[Data excerpts]
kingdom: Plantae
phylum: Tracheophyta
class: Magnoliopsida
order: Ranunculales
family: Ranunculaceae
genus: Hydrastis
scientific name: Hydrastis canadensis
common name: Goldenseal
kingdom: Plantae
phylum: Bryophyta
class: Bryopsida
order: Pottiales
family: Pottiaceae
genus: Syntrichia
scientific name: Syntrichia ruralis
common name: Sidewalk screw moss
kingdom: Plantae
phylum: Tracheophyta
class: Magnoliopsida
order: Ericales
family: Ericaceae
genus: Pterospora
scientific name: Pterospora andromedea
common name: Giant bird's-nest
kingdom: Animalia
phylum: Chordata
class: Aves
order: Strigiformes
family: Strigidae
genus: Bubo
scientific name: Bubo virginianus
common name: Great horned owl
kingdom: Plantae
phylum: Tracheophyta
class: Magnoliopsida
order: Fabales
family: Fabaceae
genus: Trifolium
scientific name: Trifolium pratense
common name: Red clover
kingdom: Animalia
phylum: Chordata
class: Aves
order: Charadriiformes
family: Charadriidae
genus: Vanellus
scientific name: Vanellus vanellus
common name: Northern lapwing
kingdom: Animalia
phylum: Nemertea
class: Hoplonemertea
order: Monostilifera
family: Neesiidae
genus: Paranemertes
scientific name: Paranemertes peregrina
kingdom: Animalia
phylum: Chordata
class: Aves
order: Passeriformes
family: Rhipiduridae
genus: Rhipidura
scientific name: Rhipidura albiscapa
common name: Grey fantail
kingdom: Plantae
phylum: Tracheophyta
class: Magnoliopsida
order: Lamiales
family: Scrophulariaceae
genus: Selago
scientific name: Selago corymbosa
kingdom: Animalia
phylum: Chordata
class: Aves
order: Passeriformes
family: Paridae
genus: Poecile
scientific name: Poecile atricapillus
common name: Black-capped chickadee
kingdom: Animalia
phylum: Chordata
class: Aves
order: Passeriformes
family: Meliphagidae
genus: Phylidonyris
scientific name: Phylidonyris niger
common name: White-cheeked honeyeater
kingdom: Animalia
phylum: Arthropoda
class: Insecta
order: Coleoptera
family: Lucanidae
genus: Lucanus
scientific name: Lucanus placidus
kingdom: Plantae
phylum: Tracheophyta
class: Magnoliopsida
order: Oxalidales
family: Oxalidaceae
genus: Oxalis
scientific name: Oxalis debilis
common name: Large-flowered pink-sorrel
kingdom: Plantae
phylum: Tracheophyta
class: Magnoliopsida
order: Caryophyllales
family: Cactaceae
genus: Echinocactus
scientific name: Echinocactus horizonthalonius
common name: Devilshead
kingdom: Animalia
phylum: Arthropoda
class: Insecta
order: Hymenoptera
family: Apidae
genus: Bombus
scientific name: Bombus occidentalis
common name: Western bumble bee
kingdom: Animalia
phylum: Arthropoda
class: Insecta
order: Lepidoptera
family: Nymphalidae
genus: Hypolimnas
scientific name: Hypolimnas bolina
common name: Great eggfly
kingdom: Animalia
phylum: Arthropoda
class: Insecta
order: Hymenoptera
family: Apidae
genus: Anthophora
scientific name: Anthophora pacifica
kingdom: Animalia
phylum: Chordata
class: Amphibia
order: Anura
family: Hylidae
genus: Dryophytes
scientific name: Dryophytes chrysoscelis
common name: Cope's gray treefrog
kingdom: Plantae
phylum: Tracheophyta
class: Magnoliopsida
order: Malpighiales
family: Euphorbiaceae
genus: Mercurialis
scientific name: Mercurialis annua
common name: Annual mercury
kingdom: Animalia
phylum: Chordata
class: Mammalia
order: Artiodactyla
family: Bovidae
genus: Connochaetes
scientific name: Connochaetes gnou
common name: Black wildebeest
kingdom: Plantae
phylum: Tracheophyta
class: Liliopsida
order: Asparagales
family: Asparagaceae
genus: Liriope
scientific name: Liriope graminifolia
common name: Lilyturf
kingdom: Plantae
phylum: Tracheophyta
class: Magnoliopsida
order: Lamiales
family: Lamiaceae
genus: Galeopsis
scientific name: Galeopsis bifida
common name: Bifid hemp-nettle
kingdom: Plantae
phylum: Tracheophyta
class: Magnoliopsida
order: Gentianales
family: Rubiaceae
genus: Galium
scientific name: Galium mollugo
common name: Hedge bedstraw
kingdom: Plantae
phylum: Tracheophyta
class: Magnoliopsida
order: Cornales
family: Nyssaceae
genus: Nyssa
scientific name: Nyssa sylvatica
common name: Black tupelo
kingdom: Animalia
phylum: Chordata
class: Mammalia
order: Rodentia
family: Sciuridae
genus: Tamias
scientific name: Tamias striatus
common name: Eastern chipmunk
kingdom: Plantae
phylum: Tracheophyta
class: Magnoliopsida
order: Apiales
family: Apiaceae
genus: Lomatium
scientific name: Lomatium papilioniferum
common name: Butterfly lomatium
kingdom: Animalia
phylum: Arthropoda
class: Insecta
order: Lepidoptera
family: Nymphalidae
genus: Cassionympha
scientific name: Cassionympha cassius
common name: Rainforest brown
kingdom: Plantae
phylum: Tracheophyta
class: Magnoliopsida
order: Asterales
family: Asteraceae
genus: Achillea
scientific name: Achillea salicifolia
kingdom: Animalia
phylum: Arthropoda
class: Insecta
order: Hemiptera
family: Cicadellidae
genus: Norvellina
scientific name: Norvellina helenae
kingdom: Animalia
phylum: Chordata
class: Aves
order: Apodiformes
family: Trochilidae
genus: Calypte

[What needs to be done]
Retype the lines of the records exactly, starting at the beginning of the records and ending with the line that contains "genus: Bubo", with both ends included.

[Reply to the task]
kingdom: Plantae
phylum: Tracheophyta
class: Magnoliopsida
order: Ranunculales
family: Ranunculaceae
genus: Hydrastis
scientific name: Hydrastis canadensis
common name: Goldenseal
kingdom: Plantae
phylum: Bryophyta
class: Bryopsida
order: Pottiales
family: Pottiaceae
genus: Syntrichia
scientific name: Syntrichia ruralis
common name: Sidewalk screw moss
kingdom: Plantae
phylum: Tracheophyta
class: Magnoliopsida
order: Ericales
family: Ericaceae
genus: Pterospora
scientific name: Pterospora andromedea
common name: Giant bird's-nest
kingdom: Animalia
phylum: Chordata
class: Aves
order: Strigiformes
family: Strigidae
genus: Bubo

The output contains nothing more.